Selon le premier ministre, M. Legault contribue au cynisme de la population avec de tels propos.


 
13 commentaires
  • Claude Bariteau - Abonné 24 mars 2016 10 h 37

    Arrogance du PLQ


    Hélas, cette arrogance du PLQ est pratique courante dans un régime parlementaire qui octroie le pouvoir exécutif et législatif au parti qui a obtenu une majorité de députés sans un appui majoritaire des électeurs.

    Du coup, l'opposition, qui a l'appui de 58 % des électeurs et des électrices, est décriée par les détenteurs du pouvoir et, avec elle, la majorité des Québécois et des Québécoises.
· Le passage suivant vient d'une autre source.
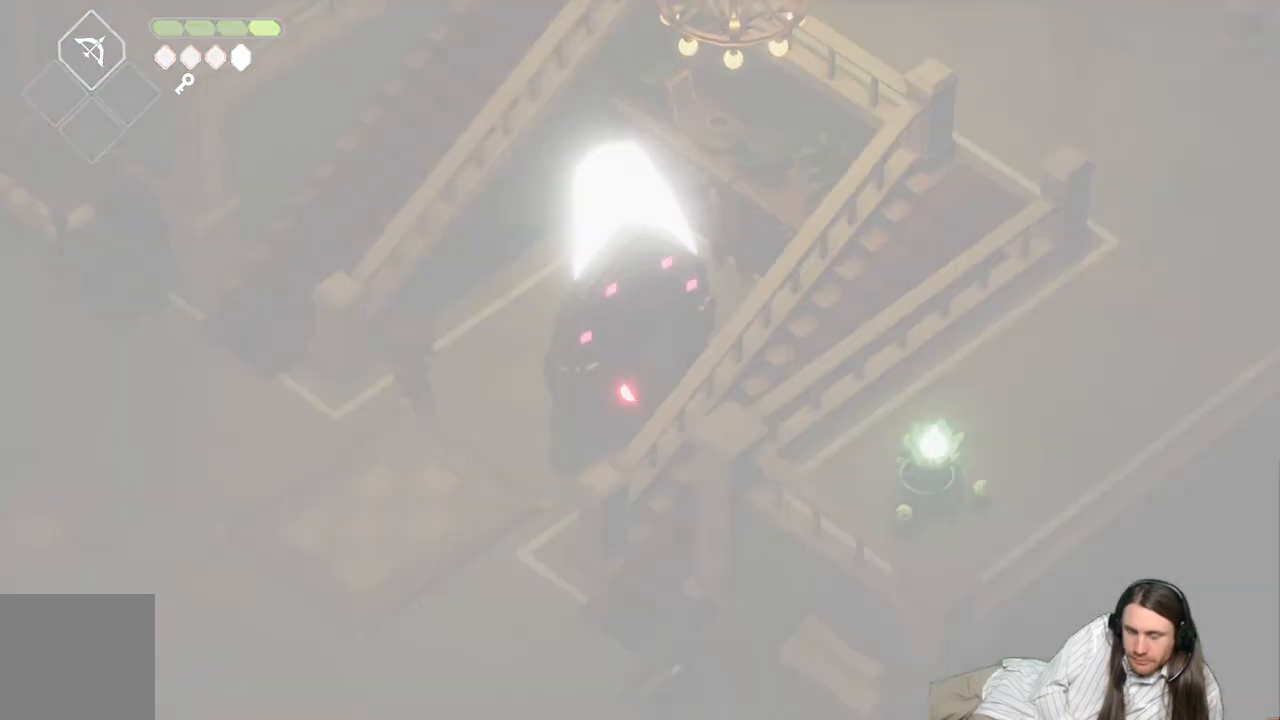
{"buttons": [], "left_stick": "center", "right_stick": "center", "events": []}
    C'est une conséquence qui découle de l'ordre canadien imposé en 1867 et réimposé en 1982, dont l'élément de base est un régime politique monarchiste constitutionnalisée avec, pour assise, la responsabilité ministérielle et pour antidote une motion de censure.

    Or, comme les élus du PLQ sont majoritaires, ils règnent et chargent, comme vient de le faire le chef du PLQ invité à retirer de la caisse de son parti des sommes recueillies illégalement.
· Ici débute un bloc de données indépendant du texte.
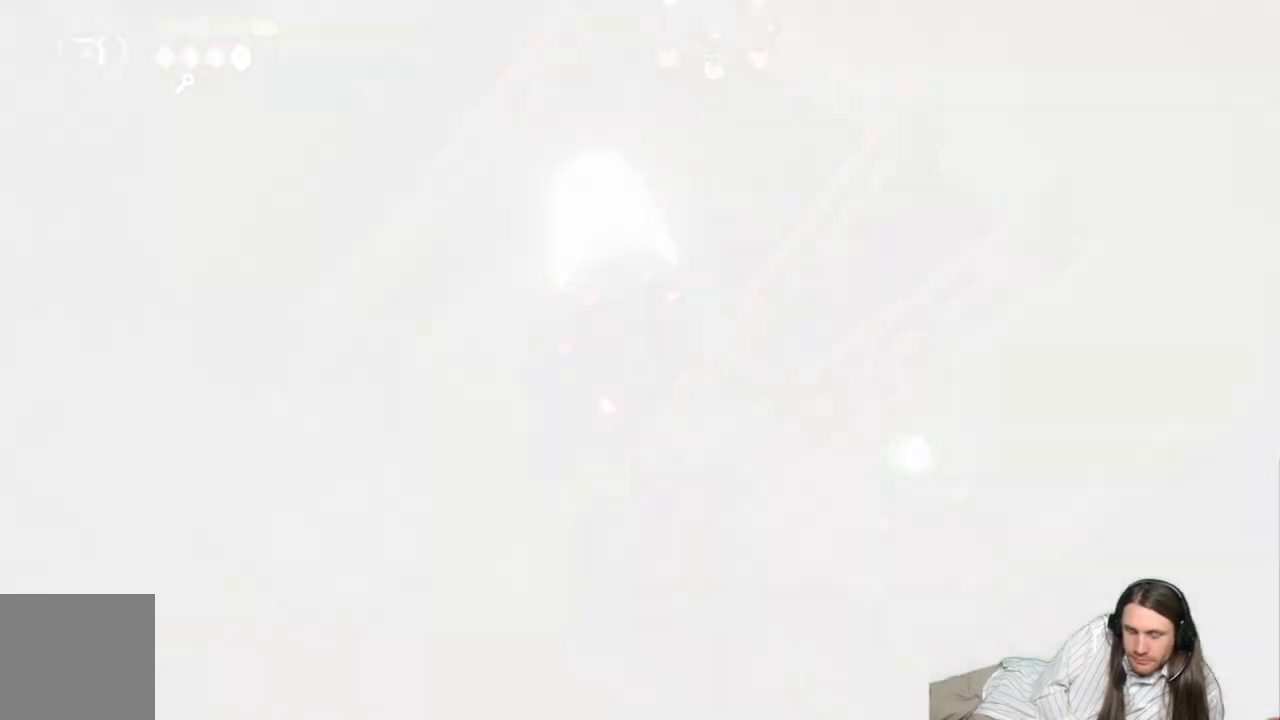
{"buttons": [], "left_stick": "center", "right_stick": "center", "events": []}
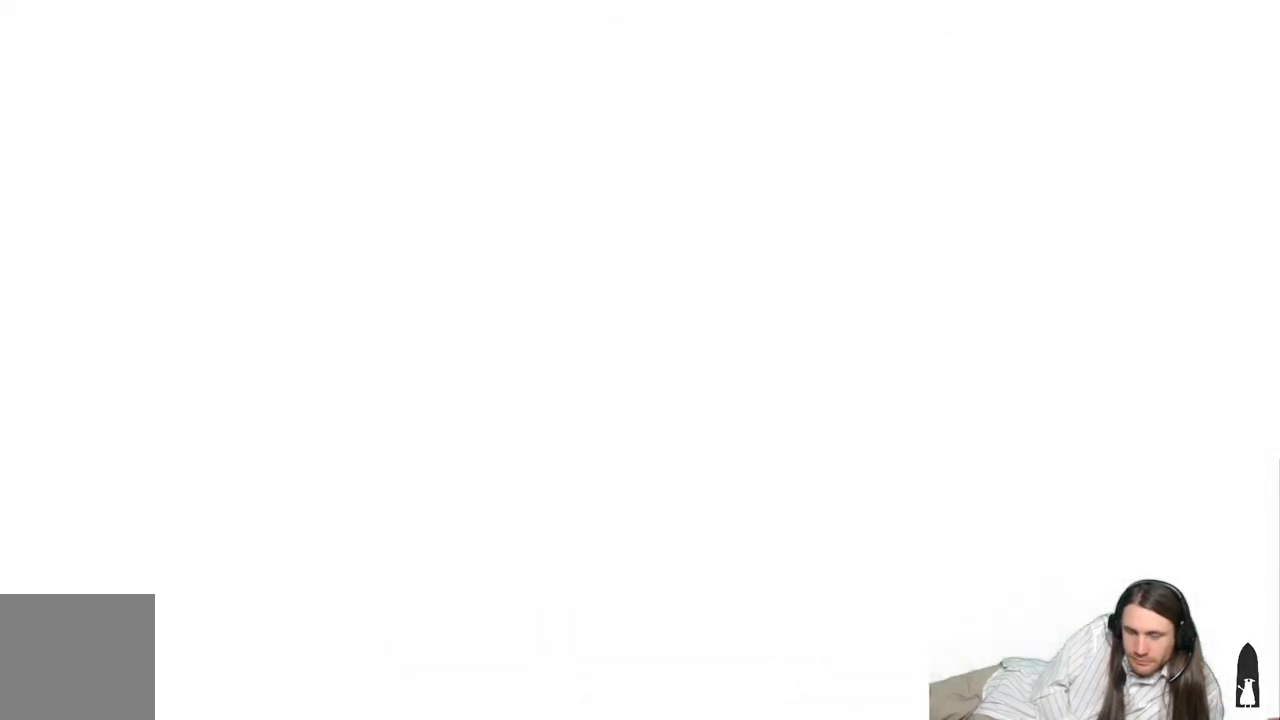
{"buttons": [], "left_stick": "center", "right_stick": "center", "events": []}
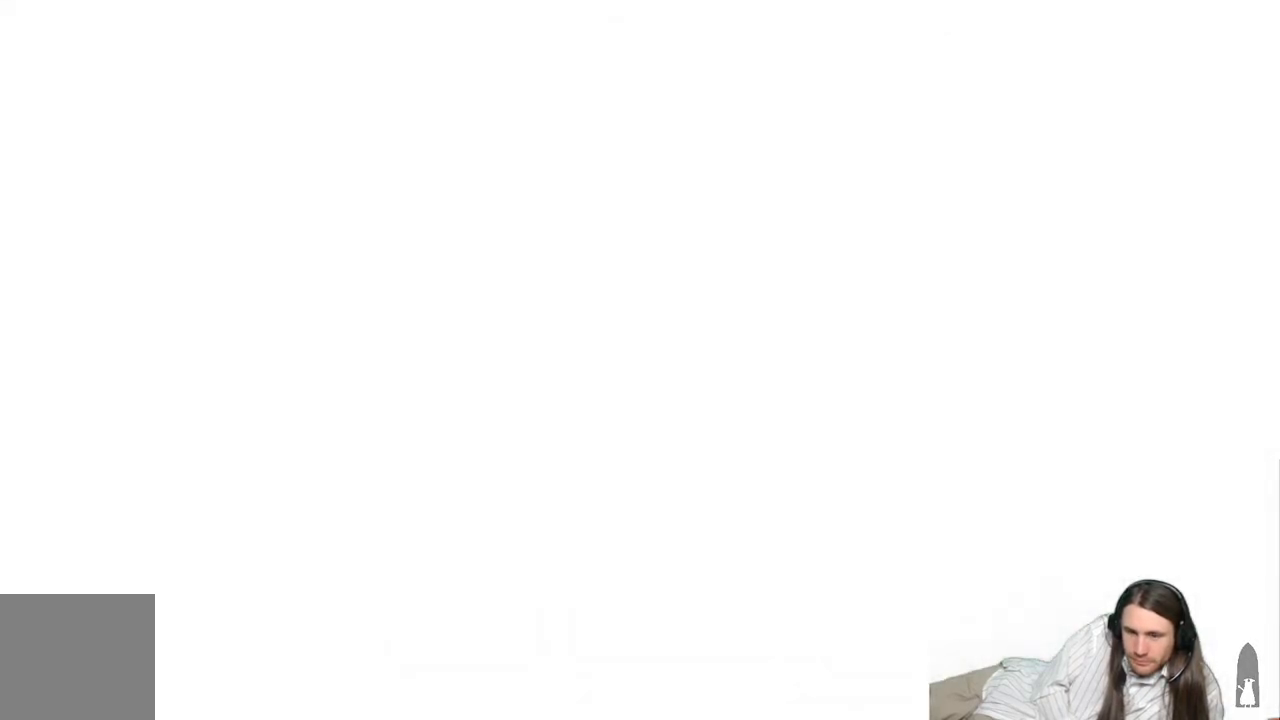
{"buttons": [], "left_stick": "center", "right_stick": "center", "events": []}
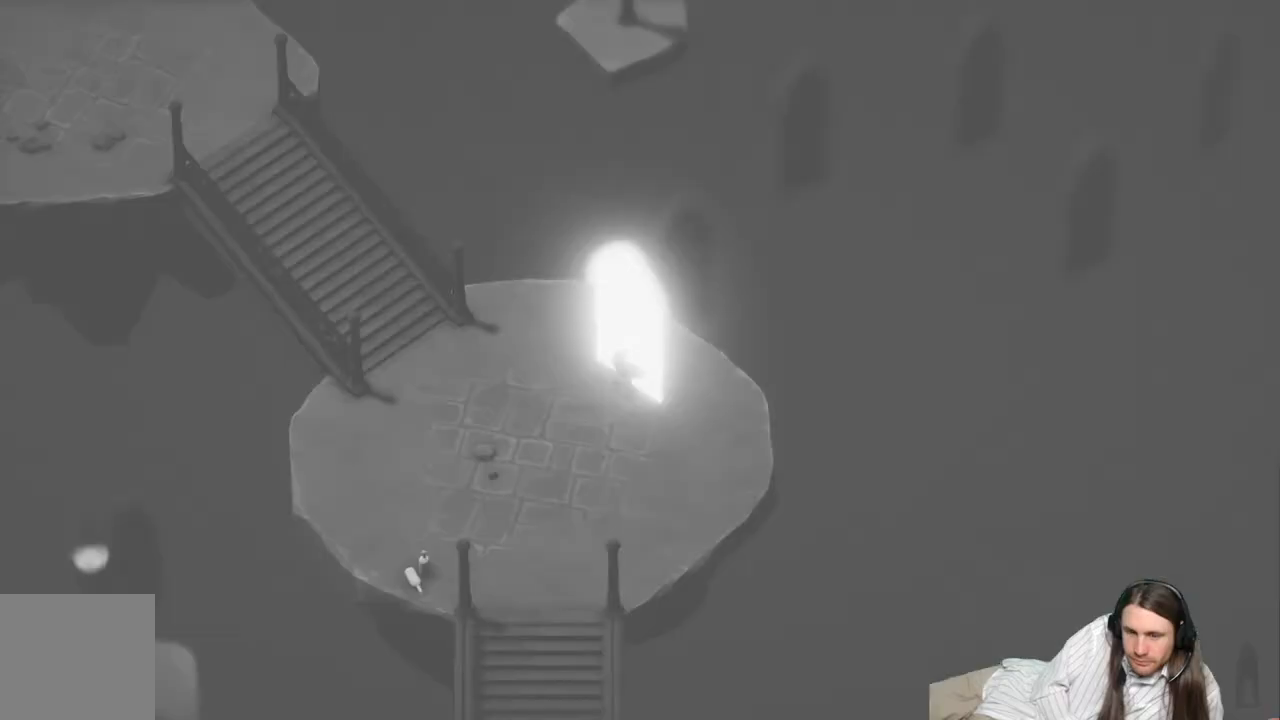
{"buttons": [], "left_stick": "left", "right_stick": "center", "events": [[300, "left_stick", "left"]]}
    C'est une façon de faire aberrante. La radier s'impose. Le faire implique plus que l’adoption d’un scrutin proportionnel, mais une sortie de l'ordre constitutionnel canadien dans lequel le peuple québécois est enserré, car tout y renvoie.

    • Michèle Lévesque - Abonnée 24 mars 2016 16 h 27

      "... car tout y renvoie." En effet.
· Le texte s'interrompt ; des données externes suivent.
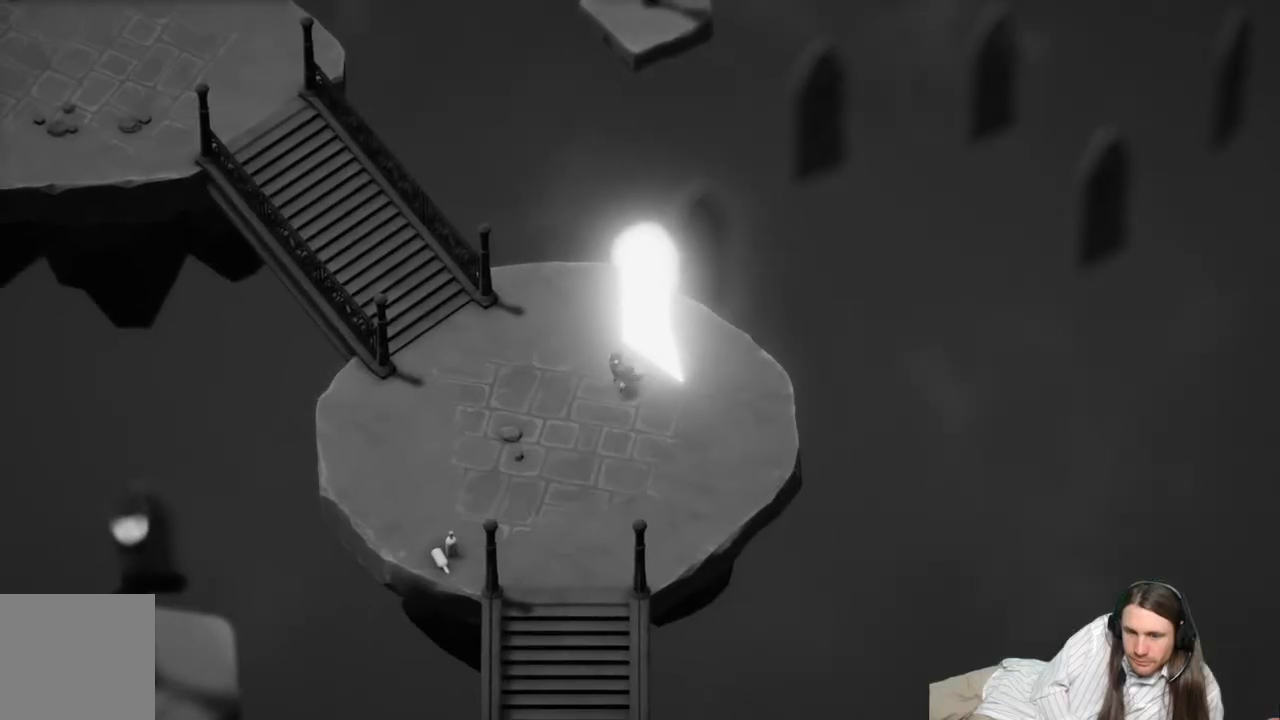
{"buttons": [], "left_stick": "up-left", "right_stick": "center", "events": [[117, "left_stick", "up-left"]]}
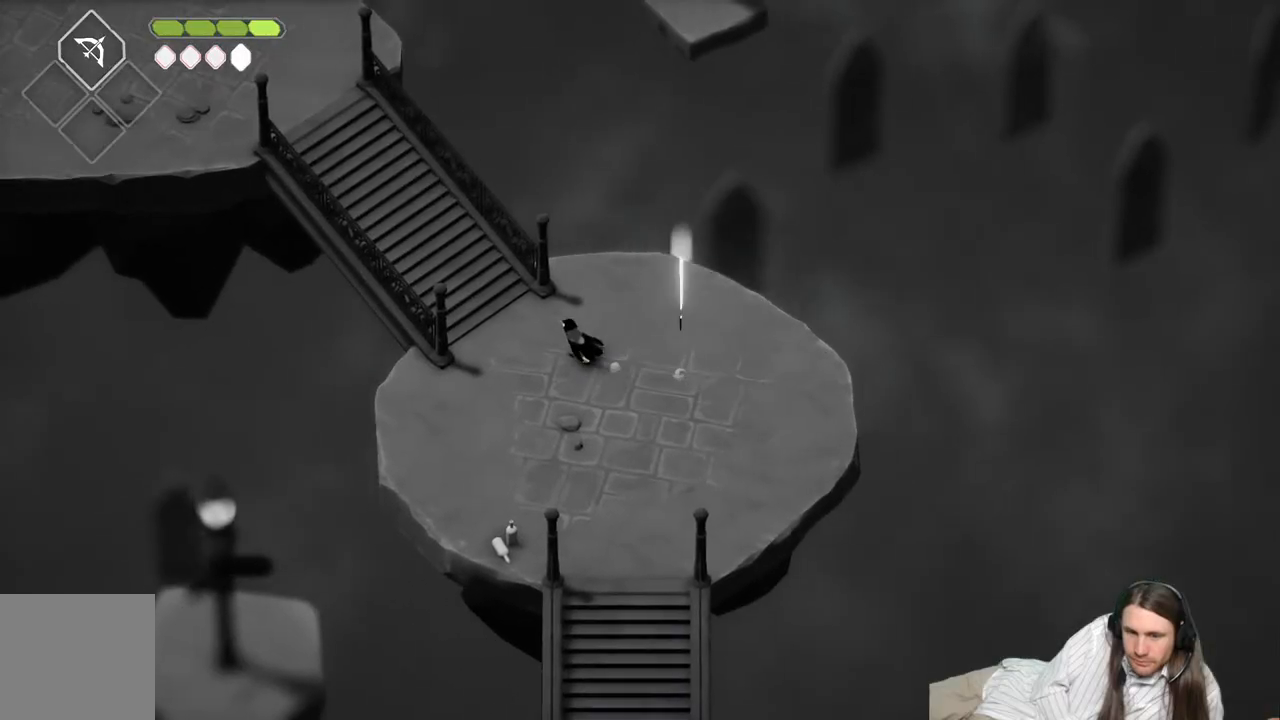
{"buttons": [], "left_stick": "up-left", "right_stick": "center", "events": [[200, "B", "down"], [383, "B", "up"]]}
    • Donald Bordeleau - Abonné 24 mars 2016 16 h 39

      Le petit singe

      La politique des des 3 petits singes (rien vu, rien entendu, rien dit), s'ajoute maintenant à la politique de l'autruche québécoise.

  • Pierre-Alain Cotnoir - Abonné 24 mars 2016 10 h 46

    Un parti de pourris?

    Les malversations du PLQ ayant duré (et durant?) depuis plus d'une décennie, c'est Philippe Couillard qui insulte ses concitoyens, également contribuables, en minimisant la prévarication exercée systématiquement par les ministres issus de ce parti. Donc d'affirmer qu'il y a quelque chose de pourri au royaume du PLQ, c'est uniquement faire preuve de clairvoyance.

  • Colette Pagé - Inscrite 24 mars 2016 10 h 55

    Théâtralité et vierge offensée !

    Si le PLQ souhaite retrouver un minimum de crédibilité il devra en faire davantage et son PM ne pas jouer aux vierges offensées. Mais surtout ne pas confier à un EX-VP Roche Développement des affaires l'application des recommandations de la commission Charbonneau. Rien de très rassurant !

    En faire PLUS veut dire notamment s'engager à rembourser l'argent sale sans prescription de 5 ans comme pour les corrupteurs. Autrement la prochaine élection reposera sur un déni de démocratie.

    Puis, toujours dans la même veine, faire connaître les donataires du 75 000 $ versé à l'ex PM, confier à un Ministre désigné le suivi de la mise en vigueur des recommandations de la commission Charbonneau avec obligation de rendre compte à dates fixes à la Commission parlementaire de la justice, rétablir les budgets de l'UPAQ et de la Direction des affaires civiles et pénales en faisant nommer ses dirigeants ainsi que le Directeur de la sûreté du Québec par les 2/3 des membres de l'Assemblée nationale.

    Déjà là, ce serait un bon début. Mais ne comptons surtout pas sur le PM pour transmettre regrets et remords pour les actions passées du PLQ.

  • Sylvain Rivest - Inscrit 24 mars 2016 11 h 16

    la vérité fait mal

    les libéraux sont ce qu'ils sont.
    Et ils entâchent la classe politique.

    Dehors!

  • Christian Montmarquette - Abonné 24 mars 2016 12 h 11

    Le gouvernement doit appeler à de nouvelles élections

    Le Parti libéral du Québec ne fera preuve d'aucune "pratique exemplaire" tant qu'il se comportera en receleur d'argent sale issu du crime et qu'il n'aura pas remis les fonds illégaux, non seulement avec lesquels il fonctionne encore aujourd'hui, mais qui lui ont permis d'accéder illégitimement au pouvoir.

    Je dirais même que la gravité de la situation est telle, que pour démonter pratique exemplaire comme le dit le premier ministre Couillard, elle commande une dissolution immédiate du présent gouvernement et l'appel à de nouvelles élections.

    Christian Montmarquette

    • Jean-Pierre Grisé - Abonné 24 mars 2016 15 h 27

      100% d accord avec vous. J-P.Grise

    • Christian Montmarquette - Abonné 24 mars 2016 17 h 38

      Merci de l'avoir exprimé M. Grisé.